Le mot « charite », qui vient du grec, via le latin, s’est de suite specialise Afin de designer l’amour divin et l’amour se manifestant au sein des ?uvres, d’ou le sens moderne de «bienfait envers les pauvres» (Petit Robert) qu’il a pris par la suite. «Cette dichotomie imposee par le vocabulaire complique la tache des medievaux, poursuit Jacques Zink. Ils doivent sans cesse rappeler que l’amour recouvre tout, ainsi, que la vraie charite, c’est l’amour !»
Dans son vocabulaire, tel dans sa reflexion, le Moyen Age se deniche donc au sein d’ une tension. «Il reste a la fois le temps de l’invention d’une poesie d’une passion amoureuse, de l’eros, et la premiere epoque chretienne qui reflechit, plus que jamais, sur l’amour sous toutes ses formes, y compris l’amour de Dieu et du prochain.»
LE ROMAN D’UNE ROSE
Dans votre contexte, les auteurs du Moyen Age n’hesitent nullement a choisir le mot amor Afin de qualifier l’amour humain comme l’amour divin. LeRoman d’une rose, best-seller du Moyen Age (lire ci-contre), traduit votre double polarite.
Dans sa premiere partie, il est un chant de la passion amoureuse, irrigue par la poesie des troubadours, dont reste celui qui tient la plume, Guillaume de Lorris. Dans la seconde, redigee via Jean de Mun, un clerc et un savant, il s’oriente par une reflexion encyclopedique et theologique ayant besoin d’ a rassembler l’article en connaissance de l’amour. Au «jardin de Deduit», jardin du bonheur, scene et de foudre initial, fait pendant la «prairie de l’Agneau», paradis final ou l’Amour mene paitre ses elus…
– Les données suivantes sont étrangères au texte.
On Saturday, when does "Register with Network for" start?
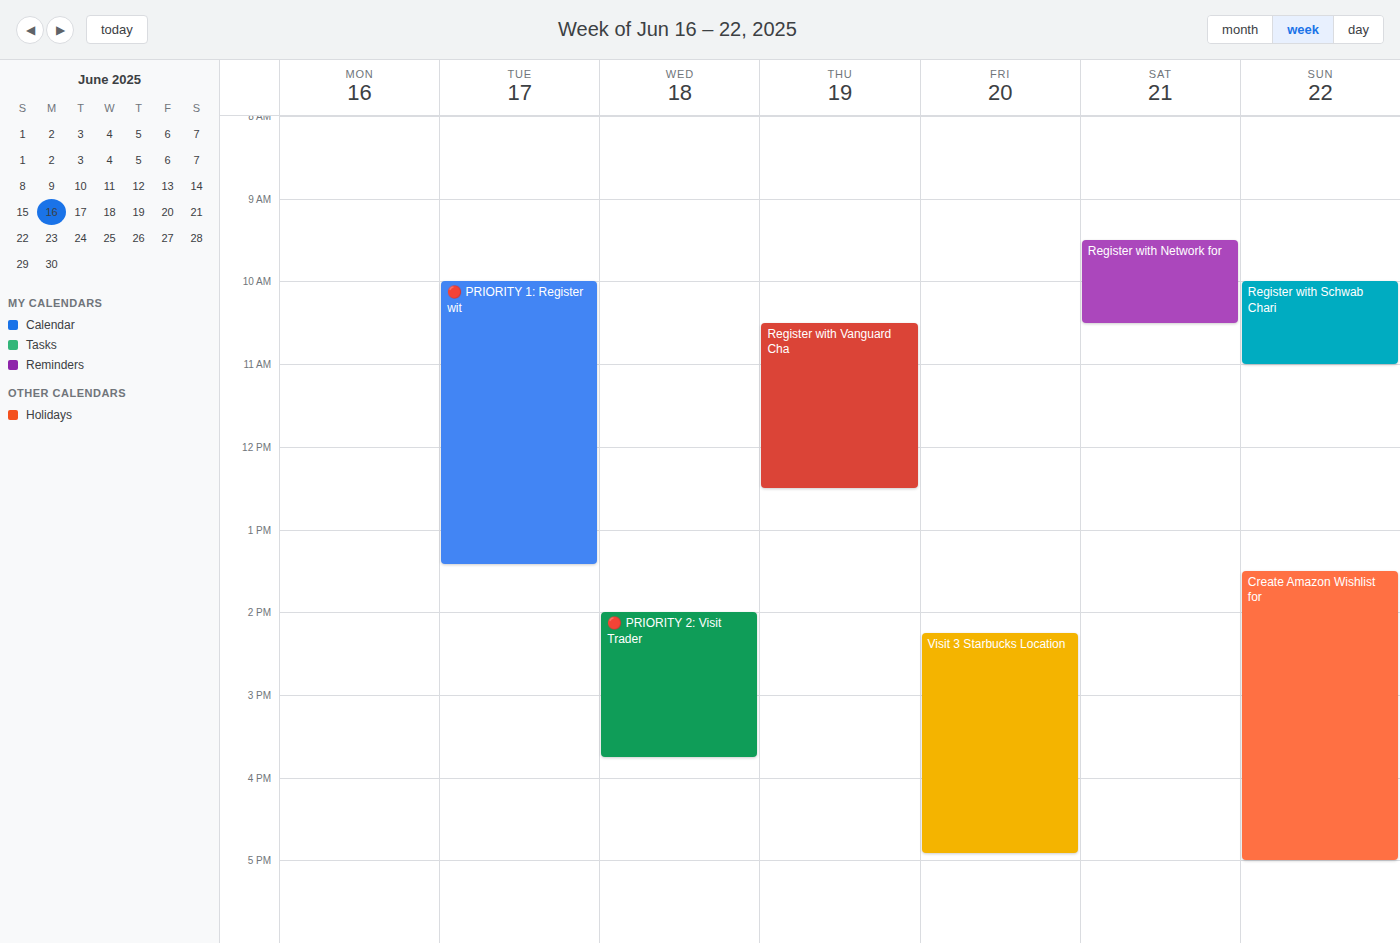
9:30 AM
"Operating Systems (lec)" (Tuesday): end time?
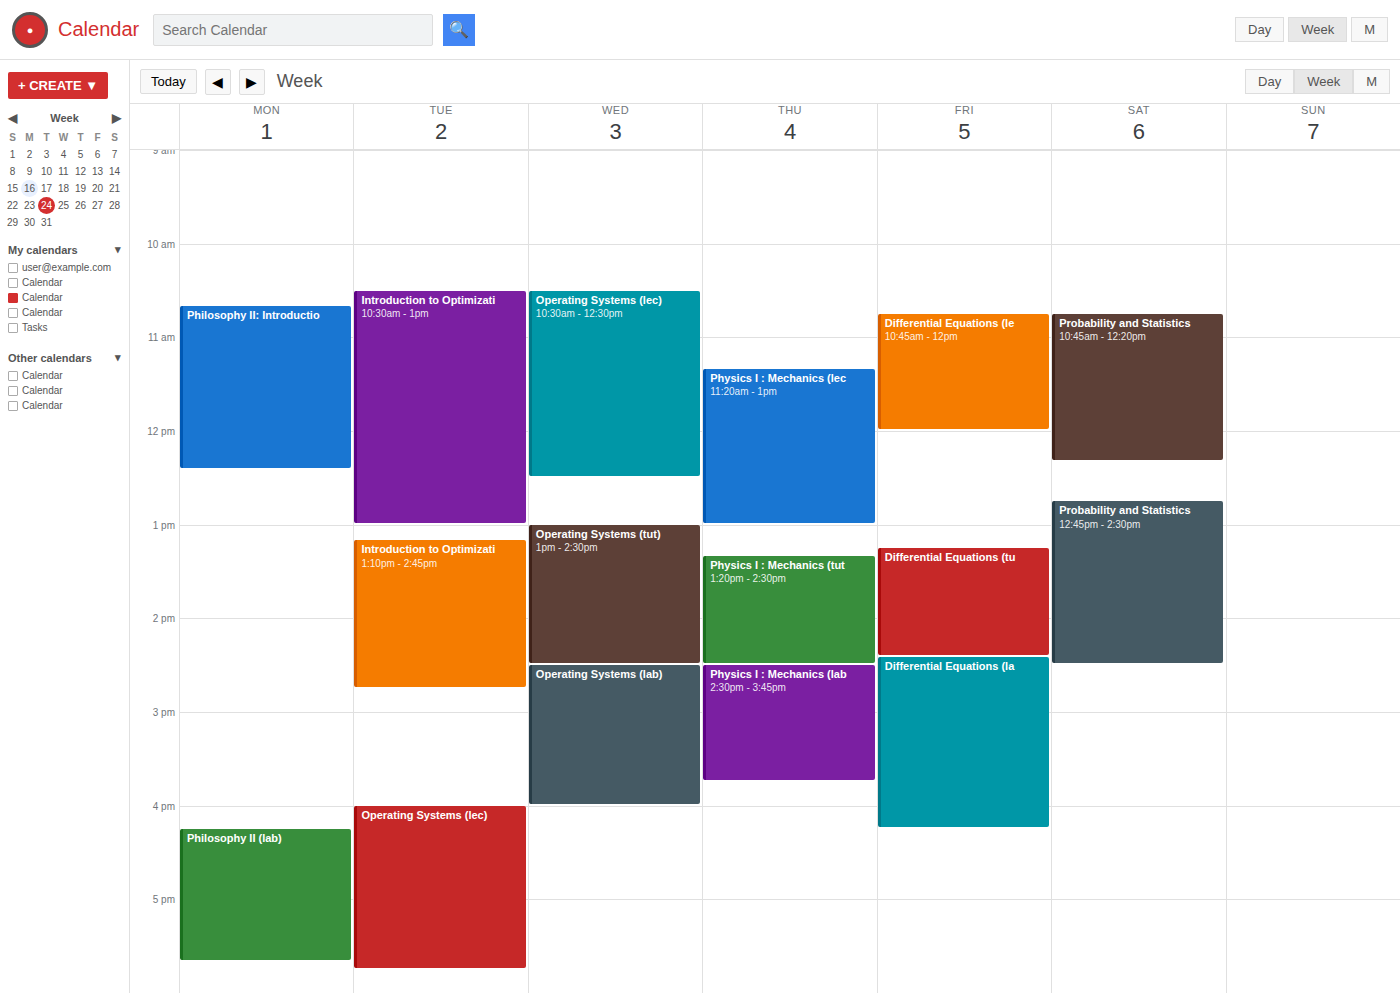
17:45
des QUALITES DE CELUI QUI AIME
Les nuances de l’amor medieval se devoilent dans ses usages. On le voit etre distingue d’«amar», l’amour bestial. «L’amor reste le bon amour, l’amour exigeant, qui n’est jamais obligatoirement chaste, mais qui est maitrise et noble», precise Jacques Zink.
Quant a la poesie, dont celle de Chretien de Troyes, elle se plait a des jeux de mots entre le verbe aimer (amer) et ses homophones «amer» («amertume») et «la mer», car le sentiment amoureux est ambivalent, dangereux comme une mer immense et inconnue…
Notre Moyen Age elabore au meme temps libre bien un cors de doctrines precisant des qualites que doit developper celui qui apprecie. Il vante la «mesure», la maitrise de soi, et «le prix» ou le merite. «Il faut aimer de facon a ce que cela augmente la merite, aimer une dame qui a du tarifs, aimer Afin de avoir soi-meme du prix», explique Jacques Zink.
Il valorise «joi» (nom masculin), le bonheur, ainsi, « joven », la jeunesse. «Joi, c’est a J’ai fois le bonheur et l’inquietude de l’amour, precise Michel Zink. Et joven, c’est une sorte d’energie, c’est l’elan vital d’la jeunesse. Ce n’est nullement seulement une question biologique mais une question morale. C’est, pourrait-on penser, la facon de vivre d’la jeunesse.»